Paul J. McAuley, "Second Skin" (Asimov's 4/97) A 200 year old spy arrives at Proteus, moon of Neptune, to infiltrate trade negotiations after an interplanetary war. Well-crafted, highly imaginative hard SF. [Reviewed 3/97]

Ian McDonald, "After Kerry" (Asimov's 3/97) Fragmented 21st century Ireland is the setting for multies, people channeling aliens from Epsilon Eridani, and a man's attempt to reunite his family. [Reviewed 2/97]

Terry McGarry, "Mindchild" (Terra Incognita Spring/97) A pregnant teenager escapes a repressive US to a Canadian hospital, where she becomes part of an experimental treatment in curing Alzheimer's. [Reviewed 6/97]

David Nordley, "This Old Rock" (Analog 4/97) Asteroid homesteaders face a gruelling trial from the Interplanetary Association inspector. [Reviewed 3/97]

Tom Purdom, "Canary Land" (Asimov's 1/97) A immigrant musician to a 21st lunar city finds himself unskilled labor at the mercy of a blackmail scheme to infiltrate an artificial ecosystem. [Reviewed 12/96]

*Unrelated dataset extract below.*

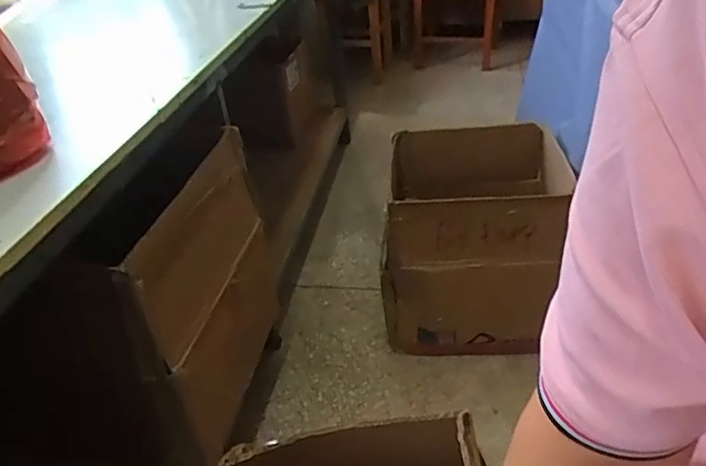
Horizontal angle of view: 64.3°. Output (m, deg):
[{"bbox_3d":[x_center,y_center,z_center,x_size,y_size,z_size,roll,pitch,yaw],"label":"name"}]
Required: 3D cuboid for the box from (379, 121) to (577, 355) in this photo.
[{"bbox_3d":[0.285,0.021,1.331,0.404,0.434,0.333,-1,36,6],"label":"box"}]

Alastair Reynolds, "A Spy in Europa" (Interzone 6/97) Inventive, colorful adventure steeped in interplanetary politics as rival factions vie for control of Jovian space. [Reviewed 9/97]

Uncle River, "Passing the Torch" (Asimov's 2/97) An old woman in rural Arizona worries about raising her 16 year old grandson as widespread social upheavals reach their town. [Reviewed 1/97]

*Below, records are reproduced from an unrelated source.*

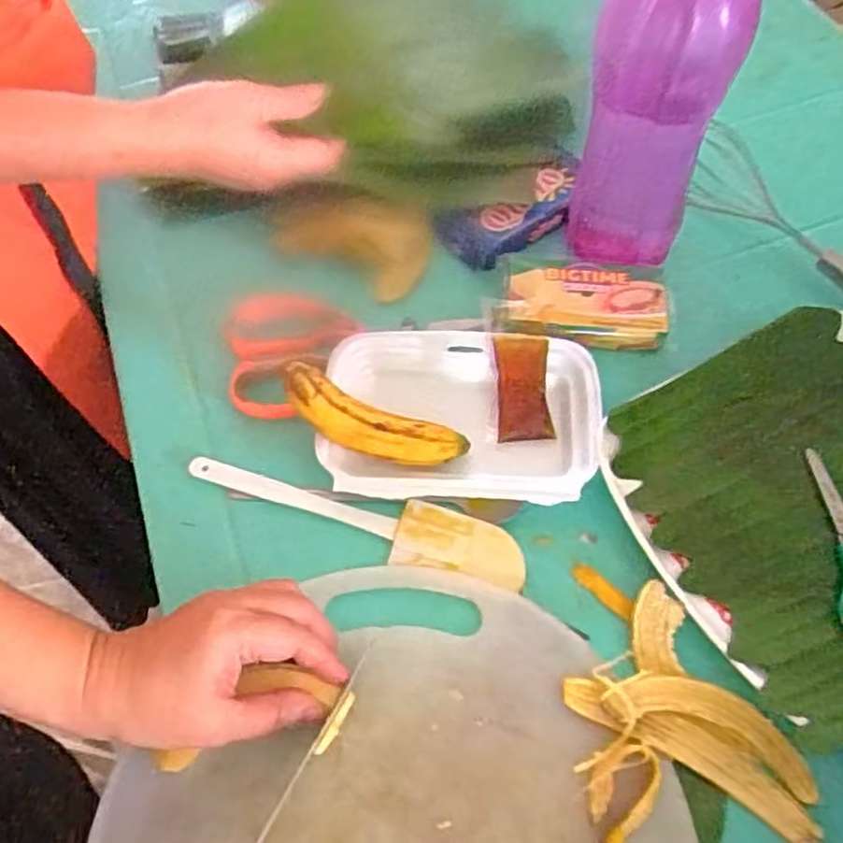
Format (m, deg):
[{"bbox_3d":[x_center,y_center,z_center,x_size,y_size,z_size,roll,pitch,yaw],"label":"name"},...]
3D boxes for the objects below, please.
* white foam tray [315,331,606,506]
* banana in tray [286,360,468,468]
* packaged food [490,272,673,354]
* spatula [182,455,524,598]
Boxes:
[{"bbox_3d":[0.026,-0.005,0.480,0.181,0.023,0.123,4,59,3],"label":"white foam tray"},{"bbox_3d":[-0.031,0.003,0.459,0.123,0.028,0.032,22,60,-7],"label":"banana in tray"},{"bbox_3d":[0.115,-0.085,0.519,0.118,0.028,0.058,3,59,2],"label":"packaged food"},{"bbox_3d":[-0.046,0.062,0.457,0.226,0.007,0.040,12,60,7],"label":"spatula"}]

William Sanders, "The Undiscovered" (Asimov's 3/97) Cherokee narrative about a marooned white man named Spearshaker who explains the idea of a play and then tries to stage Hamlet. [Reviewed 2/97]

Robert Silverberg, "Call Me Titan" (Asimov's 2/97) An elder Greek god awakens from underneath Mt. Etna and embarks into the modern day world. A tribute to Roger Zelazny. [Reviewed 1/97]

Brian Stableford, "The Pipes of Pan" (F&SF 6/97) When everyone is immortal, how to let people have children without risking overpopulation? Think of Peter Pan. [Reviewed 7/97]

Walter Jon Williams, "Lethe" (Asimov's 9/97) Complex, insightful study of a future when people use nanotech to duplicate themselves, including their minds, and the psychological and emotional problems that can ensue. (Williams doesn't use the word "clones", but the cover does.) [Reviewed 9/97]

(Dates in brackets indicate issues of Locus where full reviews appeared.)